─── KUTIPAN HALAMAN ───

Megurai arti Idul Fitri, Quraish Shihab mengartikan bahwa Idberarti kembali dan fithr dapat diartikan agama yang benaratau kesucian atau asal kejadian. Kalau umat Islam memahaminya sebagai agama yang benar, maka hal itu menuntut keserasian hubungan karena keserasian tersebut merupakan tanda keberagaman yang benar.
Dalam hal ini, Nabi Muhammad SAW bersabda, Al-Din Al-Muamalah. Nasihat menasihati dan tenggang rasa juga termasuk ajaran agama karena Nabi SAW juga bersabda, Al-Din Al-Nashihah. Dengan demikian, setiap yang ber-Idul Fitri harus sadar bahwa setiap orang dapat melakukan kesalahan; dan dari kesadarannya itu ia bersedia untuk memberi dan menerima maaf.
Fithrah berarti kesucian. Ini dapat dipahami dan dirasakan maknanya pada saat seorang hamba duduk merenung sendirian. Ketika pikiran mulai tenang, kesibukan hidup atau haru hati telah dapat teratasi, akan terdengar suara nurani yang mengajaknya berdialog, mendekat bahkan menyatu dengan suatu totalitas wujud Yang Maha Mutlak, yang mengantarnya untuk menyadari betapa lemahnya manusia di hadapan-Nya, dan betapa kuasa dan perkasanya Yang Maha Agung itu.
Suara yang didengar itu adalah suara fithrah manusia, suara kesucian. Setiap orang memiliki fithrah itu, terbawa serta olehnya sejak kelahiran, walaupun sering terabaikan karena kesibukan dan dosa-dosa sehingga suaranya begitu lemah hanya sayup-sayup terdengar. Suara itulah yang dikumandangkan pada Idul Fithri, yakni Allahu Akbar, Allahu Akbar.
Hari Raya Idul Fitri hakikatnya bukan untuk orang-orang yang pakaiannya hanya baru saja, akan tetapi yang lebih dari itu adalah bertambahnya ketaatan bagi orang-orang yang benar-benar menjalankan ibadahnya di waktu-waktu itu.

─── DATA LATIHAN ───

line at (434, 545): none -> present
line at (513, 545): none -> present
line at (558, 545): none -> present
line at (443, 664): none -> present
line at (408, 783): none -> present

───

» **TENTANG TUGAS INI**:
Perbarui bagian teks tentang Idul Fitri yang dimulai dengan "Megurai arti Idul" dan berlanjut sampai "dan menerima maaf.", lalu tuliskan kembali dengan mengganti "tenggang rasa" menjadi "toleransi". Baris-baris data di atas diambil dari sumber yang berbeda.

» **JAWABAN TERTULIS**:
Megurai arti Idul Fitri, Quraish Shihab mengartikan bahwa Idberarti kembali dan fithr dapat diartikan agama yang benaratau kesucian atau asal kejadian. Kalau umat Islam memahaminya sebagai agama yang benar, maka hal itu menuntut keserasian hubungan karena keserasian tersebut merupakan tanda keberagaman yang benar.
Dalam hal ini, Nabi Muhammad SAW bersabda, Al-Din Al-Muamalah. Nasihat menasihati dan toleransi juga termasuk ajaran agama karena Nabi SAW juga bersabda, Al-Din Al-Nashihah. Dengan demikian, setiap yang ber-Idul Fitri harus sadar bahwa setiap orang dapat melakukan kesalahan; dan dari kesadarannya itu ia bersedia untuk memberi dan menerima maaf.